- [What you need to do]:
Look through the records and copy every line in which "KiCad" appears.

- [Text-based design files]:
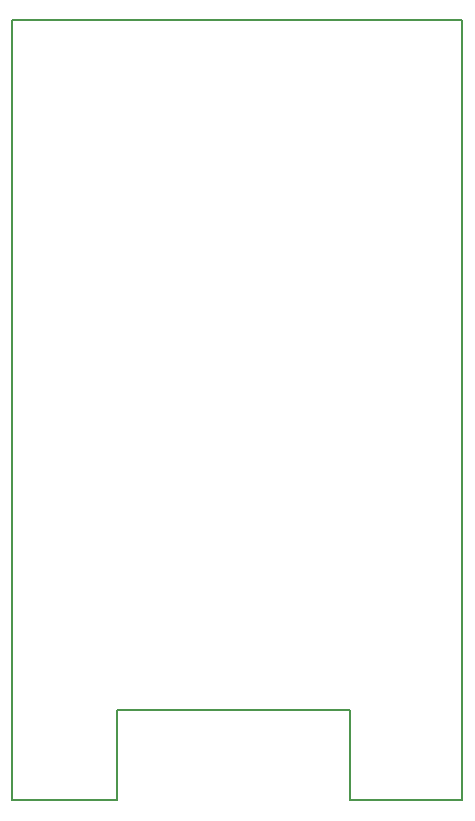
<source format=gbr>
G04 #@! TF.GenerationSoftware,KiCad,Pcbnew,5.0.1*
G04 #@! TF.CreationDate,2019-01-03T14:35:24+01:00*
G04 #@! TF.ProjectId,e73-ab,6537332D61622E6B696361645F706362,rev?*
G04 #@! TF.SameCoordinates,Original*
G04 #@! TF.FileFunction,Profile,NP*
%FSLAX46Y46*%
G04 Gerber Fmt 4.6, Leading zero omitted, Abs format (unit mm)*
G04 Created by KiCad (PCBNEW 5.0.1) date do 03 jan 2019 14:35:24 CET*
%MOMM*%
%LPD*%
G01*
G04 APERTURE LIST*
%ADD10C,0.150000*%
%ADD11C,0.200000*%
G04 APERTURE END LIST*
D10*
X160655000Y-116840000D02*
X170180000Y-116840000D01*
D11*
X140970000Y-116840000D02*
X140970000Y-115570000D01*
X139700000Y-116840000D02*
X140970000Y-116840000D01*
X160655000Y-115570000D02*
X160655000Y-116840000D01*
X170180000Y-116840000D02*
X170180000Y-109220000D01*
X132080000Y-116840000D02*
X139700000Y-116840000D01*
X132080000Y-109220000D02*
X132080000Y-116840000D01*
X160655000Y-109220000D02*
X160655000Y-115570000D01*
X140970000Y-109220000D02*
X160655000Y-109220000D01*
X140970000Y-115570000D02*
X140970000Y-109220000D01*
X132080000Y-50800000D02*
X132080000Y-109220000D01*
X170180000Y-50800000D02*
X132080000Y-50800000D01*
X170180000Y-109220000D02*
X170180000Y-50800000D01*
M02*

</source>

- [Exercise result]:
G04 #@! TF.GenerationSoftware,KiCad,Pcbnew,5.0.1*
G04 Created by KiCad (PCBNEW 5.0.1) date do 03 jan 2019 14:35:24 CET*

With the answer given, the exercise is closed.